English for dbt Unit Tests and Model Contracts
Learn the English vocabulary for dbt testing: model contracts, column-level constraints, unit test YAML, given/expect patterns, and fixture data explained.
dbt has become the standard transformation layer in modern data stacks, and its testing ecosystem has matured significantly with the introduction of unit tests and model contracts. Data engineers working in cross-functional teams need precise English vocabulary for these features to write effective documentation, conduct thorough code reviews, and communicate data quality standards to analytics and product stakeholders.
Key Vocabulary
Model contract — a dbt configuration that enforces the schema of a model’s output, guaranteeing that specified columns exist with defined data types and constraints, regardless of upstream changes. “Add a model contract to the orders model so that any upstream change removing the customer_id column fails the build immediately rather than silently producing null values downstream.”
Column-level constraint — a rule applied to a specific column in a model contract, such as not_null, unique, primary_key, or a custom check expression. “Define a not_null constraint on order_total in the contract — if any upstream transformation introduces nulls, the materialisation will fail with a clear error.”
Unit test — a dbt test that validates the SQL logic of a model by providing mocked input data (fixtures) and asserting that the model produces expected output, without touching the actual warehouse data. “Write a unit test for the revenue attribution model using fixture data that covers edge cases like split orders and refunds — these are impossible to guarantee in raw production data.”
YAML test definition — the declarative YAML block in a dbt project’s test file that specifies the model under test, the mocked inputs, and the expected output rows. “Add the YAML test definition to tests/unit/ alongside the model schema file so reviewers can see the test coverage without navigating the warehouse.”
Given/expect pattern — the dbt unit test structure where given blocks define mocked input data for upstream models or sources, and the expect block defines the rows the tested model should produce. “Structure each unit test with a given block for every referenced source and an expect block for the output — this mirrors the arrange-act-assert pattern from software testing.”
Fixture data — the small, hand-crafted row sets defined in the given and expect blocks of a dbt unit test, designed to isolate specific transformation logic. “Keep fixture data minimal — three to five rows per given block is usually sufficient to cover the happy path and the most important edge cases.”
Materialisation — the strategy dbt uses to persist a model’s output in the warehouse, such as table, view, incremental, or ephemeral. “Use the incremental materialisation for the events model so that each run appends new records rather than rebuilding the entire table.”

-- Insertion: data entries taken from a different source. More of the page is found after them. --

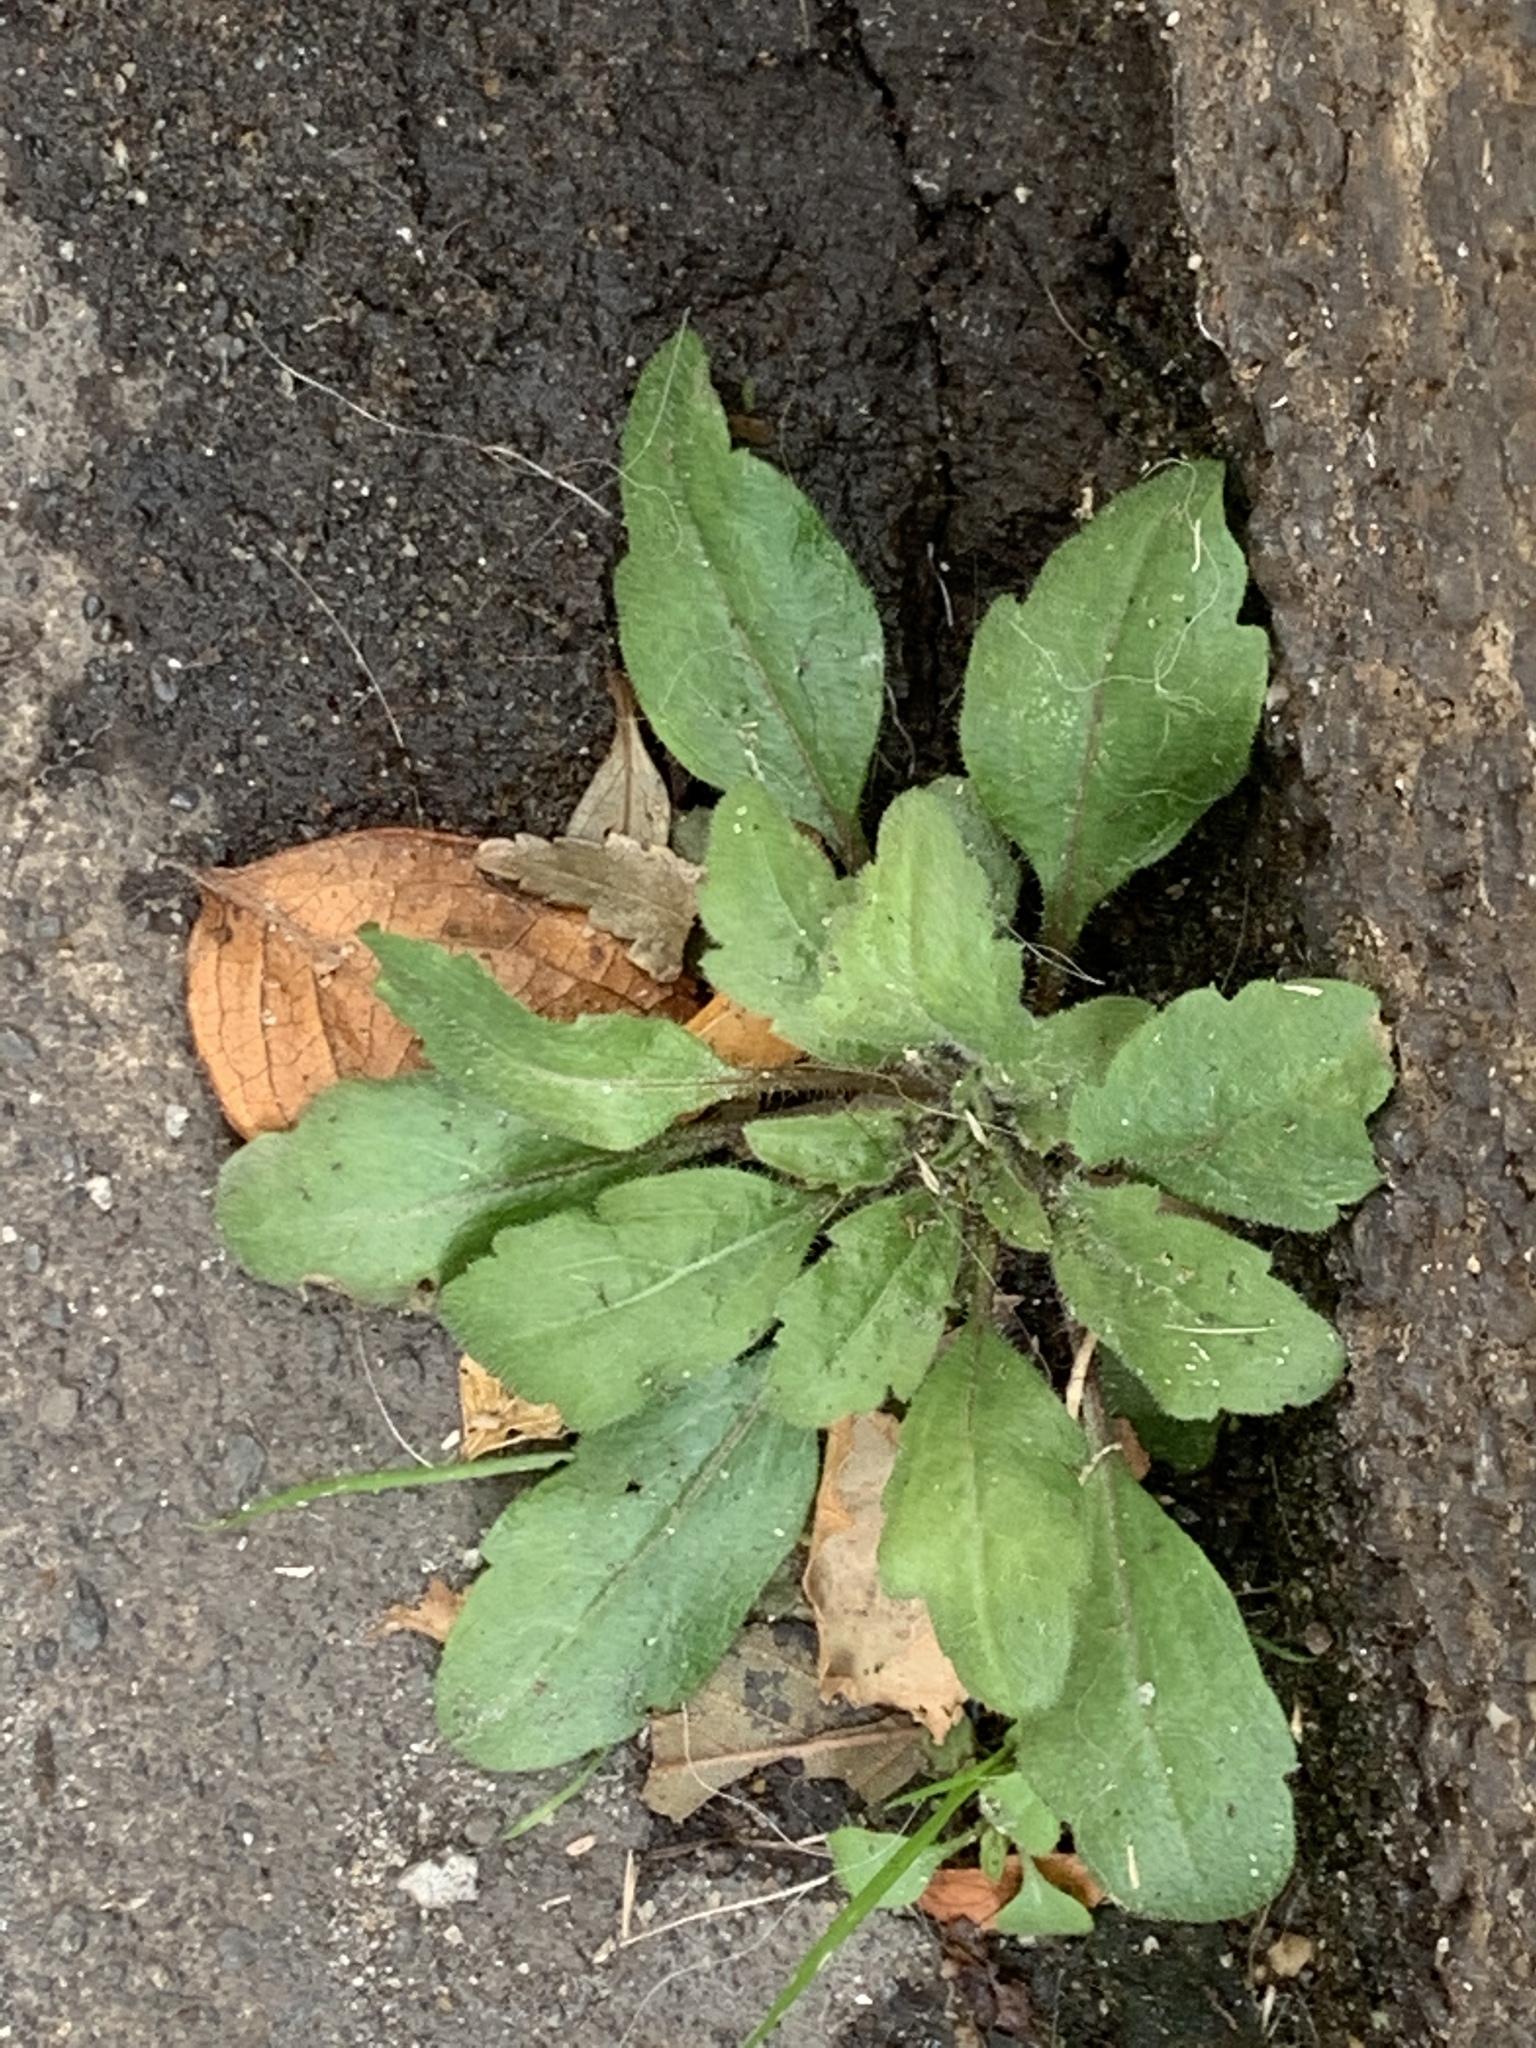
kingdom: Plantae
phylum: Tracheophyta
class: Magnoliopsida
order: Asterales
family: Asteraceae
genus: Erigeron
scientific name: Erigeron canadensis
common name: Canadian fleabane
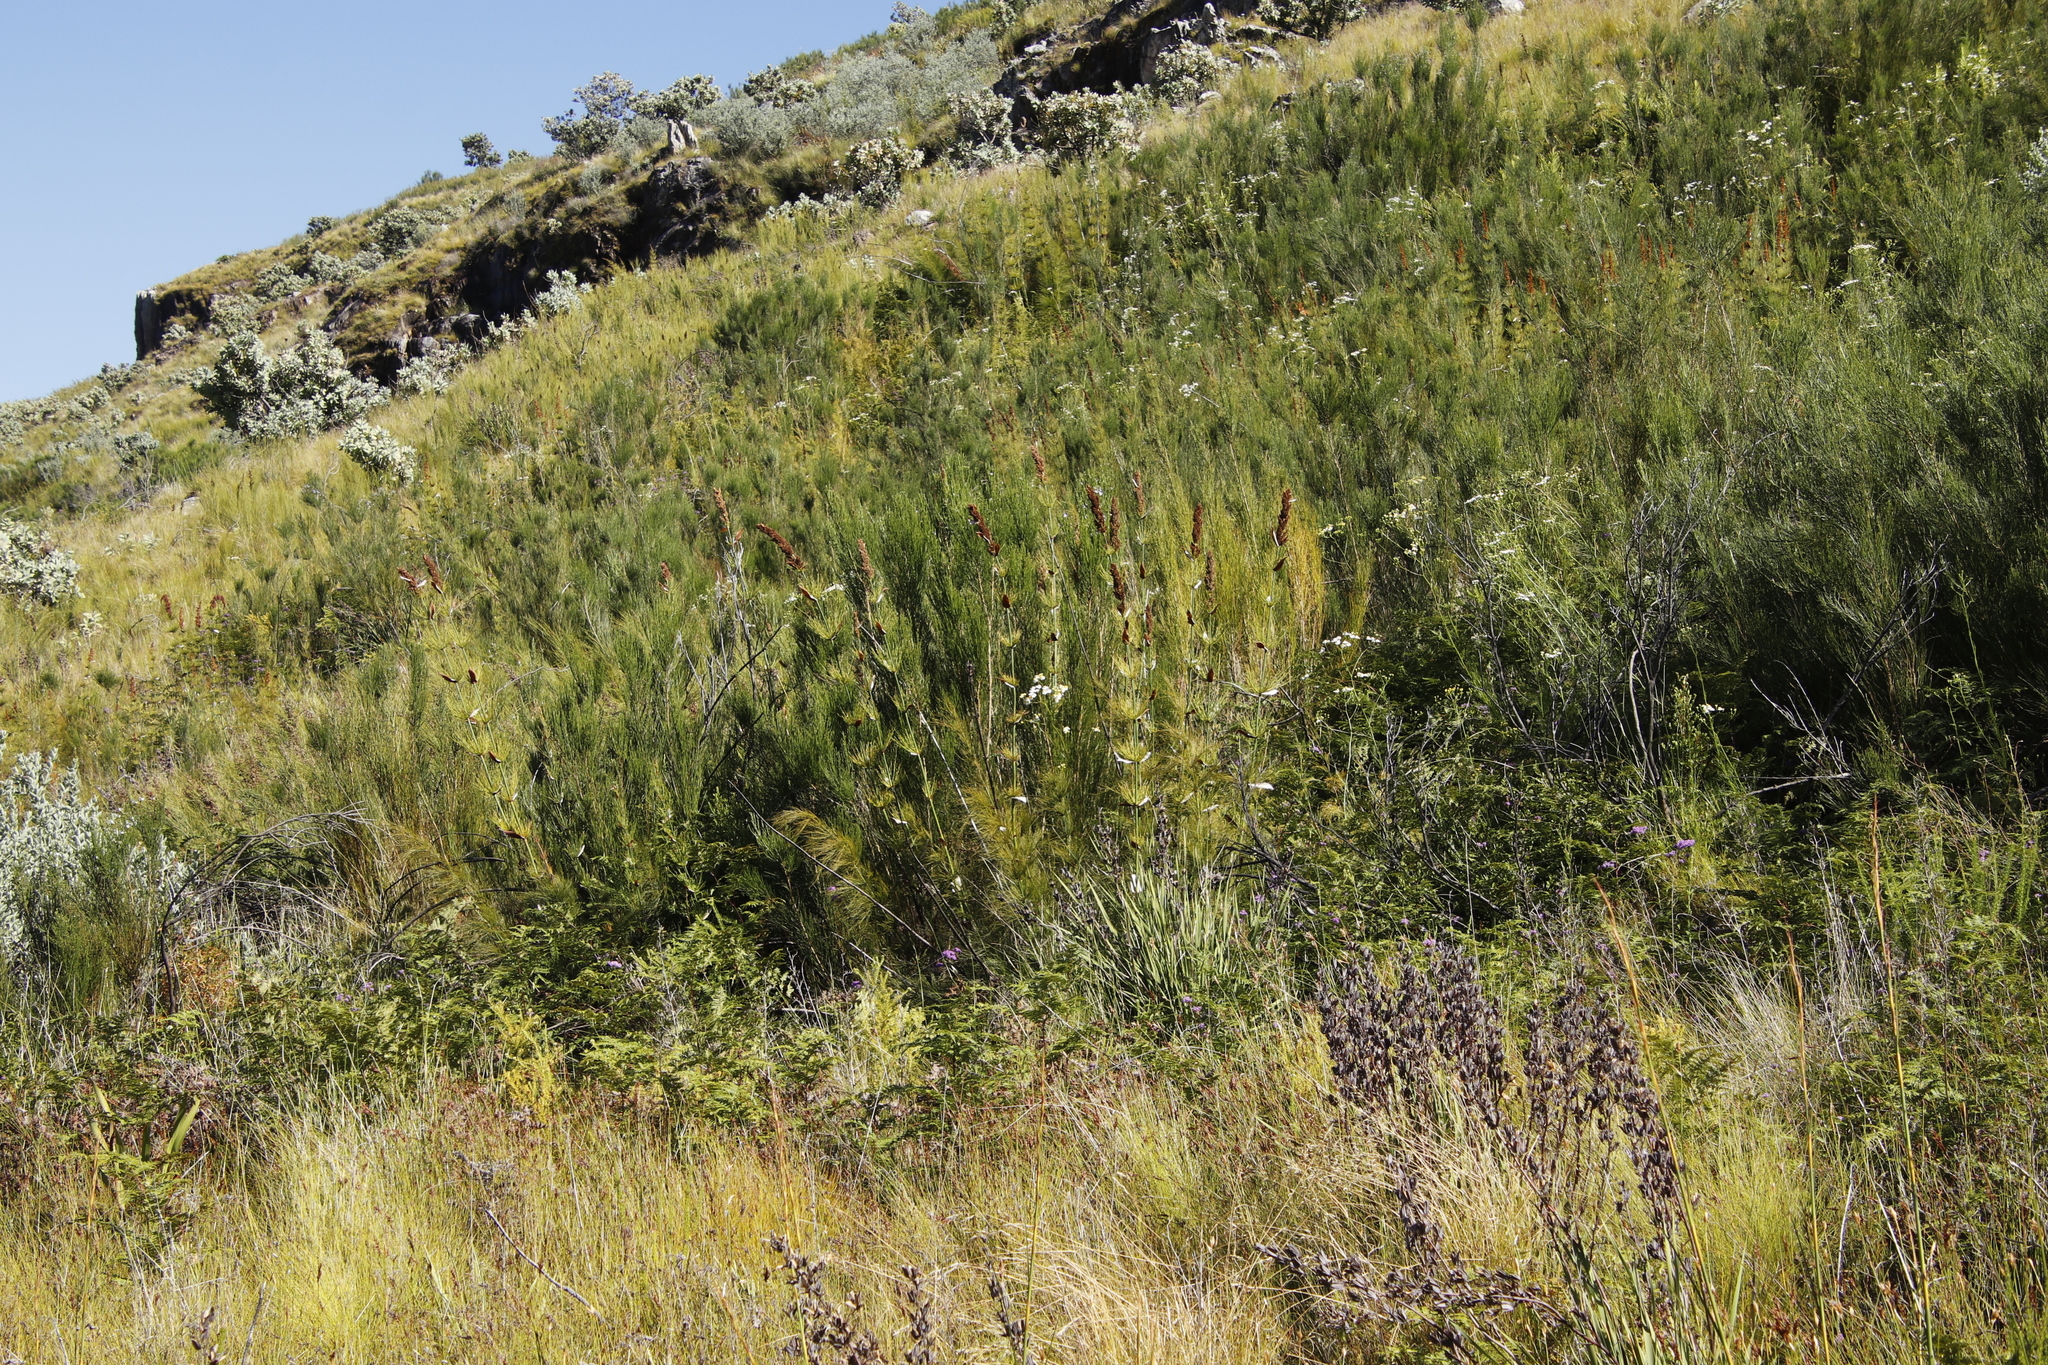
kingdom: Plantae
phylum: Tracheophyta
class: Liliopsida
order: Poales
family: Restionaceae
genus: Elegia
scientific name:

Schema test — the older dbt terminology (now called a data test in dbt Core 1.1+) for assertions run against actual warehouse data, such as uniqueness or referential integrity checks. “In addition to unit tests that validate logic with fixtures, add schema tests to the production table to catch data quality issues that only appear in real data distributions.”
Common Phrases
- “The model contract will catch breaking schema changes before they reach the BI layer.”
- “Mock out the upstream models in the given block — we want to test our logic in isolation, not the source data.”
- “The expect block should reflect exactly what the model produces for the given inputs.”
- “Materialise this model as a table if downstream queries are slow; use a view if storage cost is a concern.”
- “Run dbt build to execute both the transformations and all associated tests in dependency order.”
Example Sentences
When explaining unit tests to a data analyst unfamiliar with software testing: “A dbt unit test lets us verify that our SQL logic is correct by feeding it small, carefully chosen rows and checking that the output matches what we expect. It’s like testing a calculator function: you give it specific inputs and confirm the output is right, without needing the real database to be populated.”
When writing a pull request description for a new model contract: “This PR adds a model contract to the customer_lifetime_value model, enforcing not_null and primary_key constraints on customer_id and a not_null constraint on ltv_90d. Any upstream change that violates these constraints will now fail the CI build rather than silently corrupting the BI dashboard.”
When conducting a code review: “The given block is using production table names rather than fixture values. Unit tests should reference mocked inputs so the test result is deterministic regardless of what is in the warehouse at the time the test runs.”
Professional Tips
- Distinguish unit tests (logic validation with fixtures) from data tests (quality assertions against real warehouse data) — conflating them causes confusion about what a test failure means.
- Use the phrase “contract-driven development” when pitching model contracts to engineering leadership — it signals alignment with software engineering best practices and makes the concept instantly recognisable.
- When writing fixture data, include at least one edge case row alongside the happy path — null values, zero amounts, and boundary dates are common sources of transformation bugs.
- Describe model contracts as a “schema guardrail at the materialisation layer” when explaining them to data consumers who care about dashboard reliability.
Practice Exercise
- A junior analyst asks why unit tests are necessary if you already have schema tests. Write two sentences explaining the difference and why both are valuable.
- You are writing a unit test for a model that calculates a 7-day rolling average. What fixture rows would you include in the given block to test the edge case at the start of a user’s history?
- Write a one-sentence description of a model contract suitable for a pull request comment directed at a non-engineering stakeholder.